Tchia – a wonderful open ocean adventure, takes us to explore the culture of New Caledonia.
Tchia, more than a game, is an invitation to discover a very different culture for many of us. This game focuses on open world exploration very strongly inspired by the culture of New Caledonia, and even though it might seem a bit limited at times, this game has incredible magic.
In Tchia, its open world is not the most original or unique in its class, it definitely has similarities with others, say it has a large number of mountains, many wild animals and a huge amount of vegetation. Its aesthetic makes a lot of use of these radiant colors that fill us with joy and the desire to explore everything.
I can say that this game lacks variety in its areas, maybe we can go into something darker somewhere in the game that gives us different vibes, but it doesn’t.
Going further into the game, we can say that Tchia, the titular protagonist, can slide and climb, both of which are dictated by a round stamina meter. Collecting special fruits extends this, allowing for longer hikes and flights.
I love the movement, which is quite smooth as, despite being a little girl, Tchia can jump quite high and move like most other capable video game protagonists. She can also climb tall trees and comically use them as springboards to propel herself into the air, which is quite exciting and most of all, very, very original.
At the heart of Tchia is the so-called “Soul Leap” a mechanic that allows you to jump to almost any object and animal life within the open world. Do you see that bird flying in the sky? Or what about that sea turtle in the depths of the water? Are none of those near you? Well, what about that rock? You could even take control of lanterns, a piece of wood, and other inanimate objects. Again, this is a feature that fills this game with originality.
Everything is driven by physics too. When your soul leaps towards a heavy object like a rock, you will feel clumsy and sluggish, with a stiff movement due to the shape. Compared to a coconut, where they are usually well rounded, it made moving around the environment feel smoother, especially going downhill. Other objects also feel lighter or heavier than others, so when they fall through the air or into the sea, they react differently due to their weight or type of material.
This created some pretty unique opportunities in the open world, as while traversing is in the vein of Breath of the Wild, where you’re free to go wherever you want, here it’s different and you have certain limitations of pure physics, for some this It can be a nuisance, but for me it is something that adds a lot to the game, since they are completely understandable limitations that we must take into account.
The only aspect of the soul jump that I didn’t like too much was that it was a meter away.
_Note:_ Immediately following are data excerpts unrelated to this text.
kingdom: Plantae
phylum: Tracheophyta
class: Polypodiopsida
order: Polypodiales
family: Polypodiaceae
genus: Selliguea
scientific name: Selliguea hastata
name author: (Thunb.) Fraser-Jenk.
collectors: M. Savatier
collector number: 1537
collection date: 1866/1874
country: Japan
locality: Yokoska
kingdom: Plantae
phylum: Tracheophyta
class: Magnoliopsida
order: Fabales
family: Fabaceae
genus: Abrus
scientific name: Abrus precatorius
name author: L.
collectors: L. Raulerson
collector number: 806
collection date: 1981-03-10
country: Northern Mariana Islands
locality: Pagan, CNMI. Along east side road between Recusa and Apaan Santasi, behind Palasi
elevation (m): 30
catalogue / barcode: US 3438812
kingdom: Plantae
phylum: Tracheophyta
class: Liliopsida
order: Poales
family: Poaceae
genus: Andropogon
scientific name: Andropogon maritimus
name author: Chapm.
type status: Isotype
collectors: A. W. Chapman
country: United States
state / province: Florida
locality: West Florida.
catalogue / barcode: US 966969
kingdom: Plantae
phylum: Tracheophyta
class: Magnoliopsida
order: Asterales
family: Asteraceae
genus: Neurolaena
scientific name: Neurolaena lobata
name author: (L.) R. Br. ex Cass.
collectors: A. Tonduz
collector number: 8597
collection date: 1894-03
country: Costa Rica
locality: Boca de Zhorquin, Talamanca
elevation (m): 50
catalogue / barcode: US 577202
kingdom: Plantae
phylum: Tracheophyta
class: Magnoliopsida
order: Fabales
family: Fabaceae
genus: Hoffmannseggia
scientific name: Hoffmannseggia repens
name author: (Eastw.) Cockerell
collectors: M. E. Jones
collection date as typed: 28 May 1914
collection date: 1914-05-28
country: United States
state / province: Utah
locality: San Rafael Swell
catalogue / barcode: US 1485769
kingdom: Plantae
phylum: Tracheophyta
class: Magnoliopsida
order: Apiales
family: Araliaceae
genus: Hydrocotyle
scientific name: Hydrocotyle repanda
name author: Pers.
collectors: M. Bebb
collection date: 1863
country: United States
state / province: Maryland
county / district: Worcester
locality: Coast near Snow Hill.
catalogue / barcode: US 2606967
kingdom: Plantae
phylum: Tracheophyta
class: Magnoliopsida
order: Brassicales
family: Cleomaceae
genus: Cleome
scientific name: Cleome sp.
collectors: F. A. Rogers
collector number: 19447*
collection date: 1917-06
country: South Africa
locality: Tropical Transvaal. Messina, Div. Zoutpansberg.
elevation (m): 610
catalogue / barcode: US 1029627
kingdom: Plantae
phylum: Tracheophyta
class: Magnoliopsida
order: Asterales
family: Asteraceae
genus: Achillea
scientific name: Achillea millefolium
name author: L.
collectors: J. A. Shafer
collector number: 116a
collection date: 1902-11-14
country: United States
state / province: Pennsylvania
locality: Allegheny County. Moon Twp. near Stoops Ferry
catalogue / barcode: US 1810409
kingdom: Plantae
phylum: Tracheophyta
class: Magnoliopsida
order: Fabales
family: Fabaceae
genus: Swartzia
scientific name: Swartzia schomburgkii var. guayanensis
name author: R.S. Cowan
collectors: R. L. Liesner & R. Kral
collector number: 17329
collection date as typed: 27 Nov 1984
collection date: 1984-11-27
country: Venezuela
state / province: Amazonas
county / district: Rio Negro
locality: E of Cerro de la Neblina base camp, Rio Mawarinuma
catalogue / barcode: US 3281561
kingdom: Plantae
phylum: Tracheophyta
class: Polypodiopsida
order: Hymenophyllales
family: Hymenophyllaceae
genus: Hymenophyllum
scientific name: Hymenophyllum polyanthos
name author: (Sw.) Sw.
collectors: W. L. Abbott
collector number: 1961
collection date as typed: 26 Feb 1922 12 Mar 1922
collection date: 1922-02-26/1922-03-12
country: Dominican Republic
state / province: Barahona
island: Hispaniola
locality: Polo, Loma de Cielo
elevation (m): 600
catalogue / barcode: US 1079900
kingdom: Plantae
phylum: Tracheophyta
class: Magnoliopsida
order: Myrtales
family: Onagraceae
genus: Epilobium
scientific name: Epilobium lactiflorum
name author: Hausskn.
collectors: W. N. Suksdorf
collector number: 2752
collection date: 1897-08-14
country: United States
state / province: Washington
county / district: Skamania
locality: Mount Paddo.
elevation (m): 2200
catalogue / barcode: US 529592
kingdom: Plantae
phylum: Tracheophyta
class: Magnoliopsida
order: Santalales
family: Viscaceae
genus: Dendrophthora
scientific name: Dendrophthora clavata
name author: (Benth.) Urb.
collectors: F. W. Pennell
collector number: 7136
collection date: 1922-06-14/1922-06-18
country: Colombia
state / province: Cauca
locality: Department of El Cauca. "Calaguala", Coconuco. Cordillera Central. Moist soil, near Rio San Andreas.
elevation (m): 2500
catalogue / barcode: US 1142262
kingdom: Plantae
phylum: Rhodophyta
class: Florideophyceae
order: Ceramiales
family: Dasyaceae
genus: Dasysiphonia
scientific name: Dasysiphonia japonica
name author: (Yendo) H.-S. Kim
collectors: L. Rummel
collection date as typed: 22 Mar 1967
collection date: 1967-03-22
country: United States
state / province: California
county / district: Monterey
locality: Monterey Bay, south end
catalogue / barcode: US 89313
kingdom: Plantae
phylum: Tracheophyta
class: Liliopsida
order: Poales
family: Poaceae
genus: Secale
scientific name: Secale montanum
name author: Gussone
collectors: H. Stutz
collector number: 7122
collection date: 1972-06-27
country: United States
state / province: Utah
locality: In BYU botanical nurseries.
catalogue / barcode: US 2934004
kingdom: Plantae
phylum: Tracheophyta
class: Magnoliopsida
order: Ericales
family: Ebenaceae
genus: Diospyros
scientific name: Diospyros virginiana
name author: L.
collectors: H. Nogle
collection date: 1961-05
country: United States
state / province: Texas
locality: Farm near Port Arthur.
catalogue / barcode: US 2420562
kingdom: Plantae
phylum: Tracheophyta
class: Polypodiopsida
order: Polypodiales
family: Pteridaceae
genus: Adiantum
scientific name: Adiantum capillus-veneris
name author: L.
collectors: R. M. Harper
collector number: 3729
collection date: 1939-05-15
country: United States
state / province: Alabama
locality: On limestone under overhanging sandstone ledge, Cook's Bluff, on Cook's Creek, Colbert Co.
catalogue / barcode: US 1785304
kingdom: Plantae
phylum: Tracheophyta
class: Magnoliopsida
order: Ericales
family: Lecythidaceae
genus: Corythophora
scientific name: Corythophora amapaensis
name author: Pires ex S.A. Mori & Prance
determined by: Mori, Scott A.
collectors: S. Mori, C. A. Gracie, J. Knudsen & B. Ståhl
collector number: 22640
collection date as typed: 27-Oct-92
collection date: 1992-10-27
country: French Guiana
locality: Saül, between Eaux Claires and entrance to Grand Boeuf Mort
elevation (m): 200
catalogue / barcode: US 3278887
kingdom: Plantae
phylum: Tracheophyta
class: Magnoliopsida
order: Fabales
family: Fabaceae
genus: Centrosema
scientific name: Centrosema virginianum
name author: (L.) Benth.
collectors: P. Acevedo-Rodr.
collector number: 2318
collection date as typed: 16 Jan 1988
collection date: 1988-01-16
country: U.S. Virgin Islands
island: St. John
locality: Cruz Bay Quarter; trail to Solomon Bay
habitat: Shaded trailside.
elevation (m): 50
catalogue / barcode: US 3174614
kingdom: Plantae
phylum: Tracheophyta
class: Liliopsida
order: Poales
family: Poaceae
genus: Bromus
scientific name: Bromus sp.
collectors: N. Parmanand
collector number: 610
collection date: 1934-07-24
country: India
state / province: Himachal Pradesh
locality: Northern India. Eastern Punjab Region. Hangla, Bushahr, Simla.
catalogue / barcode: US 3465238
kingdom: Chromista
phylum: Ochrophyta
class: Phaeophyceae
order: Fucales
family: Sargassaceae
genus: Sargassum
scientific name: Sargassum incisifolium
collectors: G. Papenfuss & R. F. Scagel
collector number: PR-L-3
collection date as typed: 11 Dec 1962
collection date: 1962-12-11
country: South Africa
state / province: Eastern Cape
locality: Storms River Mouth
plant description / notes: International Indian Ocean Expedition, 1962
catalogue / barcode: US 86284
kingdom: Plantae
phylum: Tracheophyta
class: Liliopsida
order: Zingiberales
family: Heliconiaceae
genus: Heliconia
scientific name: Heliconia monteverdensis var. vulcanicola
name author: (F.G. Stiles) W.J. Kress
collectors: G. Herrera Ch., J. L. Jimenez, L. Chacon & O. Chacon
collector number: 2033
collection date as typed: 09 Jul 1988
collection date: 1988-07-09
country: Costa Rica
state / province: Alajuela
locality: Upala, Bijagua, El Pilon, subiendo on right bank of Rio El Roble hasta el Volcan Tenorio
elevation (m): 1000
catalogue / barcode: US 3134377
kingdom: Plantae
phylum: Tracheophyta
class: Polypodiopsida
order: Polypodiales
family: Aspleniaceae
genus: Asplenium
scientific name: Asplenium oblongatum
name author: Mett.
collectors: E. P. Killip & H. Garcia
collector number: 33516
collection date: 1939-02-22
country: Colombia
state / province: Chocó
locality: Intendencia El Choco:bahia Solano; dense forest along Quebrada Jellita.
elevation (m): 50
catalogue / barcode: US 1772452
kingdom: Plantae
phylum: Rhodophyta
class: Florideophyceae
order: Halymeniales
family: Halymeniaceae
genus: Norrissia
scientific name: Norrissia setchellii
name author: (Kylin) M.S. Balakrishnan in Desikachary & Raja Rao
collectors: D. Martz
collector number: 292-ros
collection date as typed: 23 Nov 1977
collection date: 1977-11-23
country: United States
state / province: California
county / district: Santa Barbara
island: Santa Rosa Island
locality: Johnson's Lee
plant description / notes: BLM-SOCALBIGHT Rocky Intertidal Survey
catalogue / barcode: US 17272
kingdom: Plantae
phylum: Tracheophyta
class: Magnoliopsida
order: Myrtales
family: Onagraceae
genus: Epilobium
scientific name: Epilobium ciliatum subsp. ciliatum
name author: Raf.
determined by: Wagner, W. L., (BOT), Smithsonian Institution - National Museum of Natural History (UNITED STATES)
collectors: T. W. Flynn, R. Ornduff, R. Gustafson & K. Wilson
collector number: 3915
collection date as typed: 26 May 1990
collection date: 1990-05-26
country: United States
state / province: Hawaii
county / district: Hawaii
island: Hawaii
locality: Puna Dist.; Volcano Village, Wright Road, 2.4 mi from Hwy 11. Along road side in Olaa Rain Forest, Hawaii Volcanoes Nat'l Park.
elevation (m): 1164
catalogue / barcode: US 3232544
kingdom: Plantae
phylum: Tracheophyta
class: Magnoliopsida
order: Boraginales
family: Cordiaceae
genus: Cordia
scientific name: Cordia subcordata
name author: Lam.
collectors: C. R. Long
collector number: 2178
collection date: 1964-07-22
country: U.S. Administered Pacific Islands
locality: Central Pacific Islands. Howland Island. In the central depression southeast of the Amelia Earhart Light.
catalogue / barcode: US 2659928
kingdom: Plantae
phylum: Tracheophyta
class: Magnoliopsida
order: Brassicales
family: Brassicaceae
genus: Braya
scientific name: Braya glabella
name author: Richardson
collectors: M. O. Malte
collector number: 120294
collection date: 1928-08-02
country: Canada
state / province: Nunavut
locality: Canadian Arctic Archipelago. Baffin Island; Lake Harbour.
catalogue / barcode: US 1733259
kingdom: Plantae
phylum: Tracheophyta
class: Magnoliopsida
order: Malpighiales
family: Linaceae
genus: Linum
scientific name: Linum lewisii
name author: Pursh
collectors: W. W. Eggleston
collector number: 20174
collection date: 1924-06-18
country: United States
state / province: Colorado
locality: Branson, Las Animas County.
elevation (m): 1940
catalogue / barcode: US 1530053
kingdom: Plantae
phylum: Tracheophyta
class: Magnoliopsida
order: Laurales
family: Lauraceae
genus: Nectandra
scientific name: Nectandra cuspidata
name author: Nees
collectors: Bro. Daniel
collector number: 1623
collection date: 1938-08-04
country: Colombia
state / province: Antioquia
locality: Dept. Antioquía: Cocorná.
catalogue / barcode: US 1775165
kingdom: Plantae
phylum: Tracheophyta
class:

I can understand why, as the studio probably wouldn’t want people to keep playing like a bird all the time.
Fortunately, there are a few things to counteract that wait, as you will be able to count on a glider and a sailboat, and these come to complement the soul jump and its limitations. And they are aspects of the game that motivate you to explore because it is very easy to get sidetracked from your main activities, but easier to return to them.
The combat in Tchia is different, you will use any nearby object to damage your enemies, in particular, sorry quite original, but it does not suit me at all.
This game will drive your curiosity to force you to explore the beautiful places spread across the islands. High mountain tops, beautiful sandy beaches, coral-filled oceans, and lush green jungles. The world of Tchia is full of variety, which makes it feel like an extraordinary place. There are fun collectibles and mini-games everywhere in case you want to do some side activities.
The game doesn’t have a minimap and just a vague compass that points players to their goal (I love this), as this really helps us get deeper into the game.
Tchia’s New Caledonian roots are present in almost all of its tropical corners and are a delight to witness. The characters speak French and Drehu, and virtually every aspect of the game is an invitation to learn more about their culture.
The voice dubbing in the game is great, its soundtrack is most appropriate. I can also say that on PS5 the performance is great, the loading times are quite short.
Tchia is an adventure full of magic, in my opinion, it lacks some of the darker settings and its combat system could be a little more complex, but this doesn’t make me dislike the system as such. The game has an extraordinary open world that invites you to explore everything and where I am sure that more than one will invest many hours of their time exploring, feeling the magic of the game and getting to know the culture of New Caledonia. Apart from this, the game has some very original gameplay and its Soul Leap is something that I just love. From what I understand that this game will be more than a success.
This review was made on PS5 thanks to a copy provided by Awaceb.